Charge and spin pumping in quantum wires by a time-dependent periodic magnetic field

Abstract

Spin pumping through a quantum wire is considered in the tight binding approximation. With applying time-dependent periodic magnetic field on two sits of the quantum wire and by introducing the Ricatti operator in the Hilbert space of the sideband states (Floquet states), the Ricatti equation for a quantum wire driven by a time-periodic magnetic field is driven. Then, a recursive method is developed for numerical calculation of the Floquet scattering matrix by expressing the right and left transmission and reflection operators in terms of the Ricatti operator for electrons with spin up or down.

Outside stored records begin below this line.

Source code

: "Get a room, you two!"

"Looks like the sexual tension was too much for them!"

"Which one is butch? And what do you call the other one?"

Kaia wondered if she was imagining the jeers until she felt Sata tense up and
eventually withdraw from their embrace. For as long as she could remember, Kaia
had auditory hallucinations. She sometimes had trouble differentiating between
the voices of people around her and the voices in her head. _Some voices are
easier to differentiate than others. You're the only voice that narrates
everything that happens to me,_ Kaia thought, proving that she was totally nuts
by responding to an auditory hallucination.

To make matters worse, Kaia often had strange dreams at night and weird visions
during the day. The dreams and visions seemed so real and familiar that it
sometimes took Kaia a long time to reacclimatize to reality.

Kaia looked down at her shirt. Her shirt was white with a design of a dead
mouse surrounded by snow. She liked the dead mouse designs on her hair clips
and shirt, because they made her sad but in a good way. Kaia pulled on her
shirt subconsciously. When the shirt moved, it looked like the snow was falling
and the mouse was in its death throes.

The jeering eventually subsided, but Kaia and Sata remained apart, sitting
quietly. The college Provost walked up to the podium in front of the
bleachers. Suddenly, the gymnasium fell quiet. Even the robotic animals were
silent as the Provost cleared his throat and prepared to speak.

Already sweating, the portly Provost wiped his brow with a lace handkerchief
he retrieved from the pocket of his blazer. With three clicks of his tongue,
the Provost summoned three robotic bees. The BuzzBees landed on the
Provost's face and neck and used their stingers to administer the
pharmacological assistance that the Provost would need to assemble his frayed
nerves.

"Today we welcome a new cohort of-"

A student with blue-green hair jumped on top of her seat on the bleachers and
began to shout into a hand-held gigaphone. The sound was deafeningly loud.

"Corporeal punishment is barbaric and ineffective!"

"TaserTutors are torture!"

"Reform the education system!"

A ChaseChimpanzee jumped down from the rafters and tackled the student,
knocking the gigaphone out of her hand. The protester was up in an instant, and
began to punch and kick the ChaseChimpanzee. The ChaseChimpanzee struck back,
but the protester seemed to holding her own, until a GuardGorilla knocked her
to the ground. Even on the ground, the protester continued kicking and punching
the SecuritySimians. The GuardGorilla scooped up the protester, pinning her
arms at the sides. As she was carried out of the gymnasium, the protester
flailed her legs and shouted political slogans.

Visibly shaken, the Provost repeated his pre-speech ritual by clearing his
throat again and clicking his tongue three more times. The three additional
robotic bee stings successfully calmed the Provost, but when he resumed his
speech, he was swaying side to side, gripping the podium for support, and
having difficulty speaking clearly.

By using this method, the dependences of the two components of the pumped spin current, i.e., the spin up and down pumped currents, and also the total pumped spin current and the charge pumped current on phase difference are evaluated; we have the equal and opposite directions of spin up and spin down currents for any phase difference, and, as a result, a total amplified spin current and a vanishing charge current. All kinds of the pumped currents for the asymmetric cases are nonzero for phase difference equal zero or $\ensuremath{\pi}$, while they are zero for the symmetric cases. The dependences of total pumped spin current on driving frequency at zero and nonzero phase differences are investigated, and it is shown that the pumped spin current is quadratic in driving frequency. Finally, we show that all kinds of the pumped currents as a function of the wire-lead coupling show a sign reversal, which, in the viewpoint of theoretical physics, we can build a spintronic rectifier in nanoscale.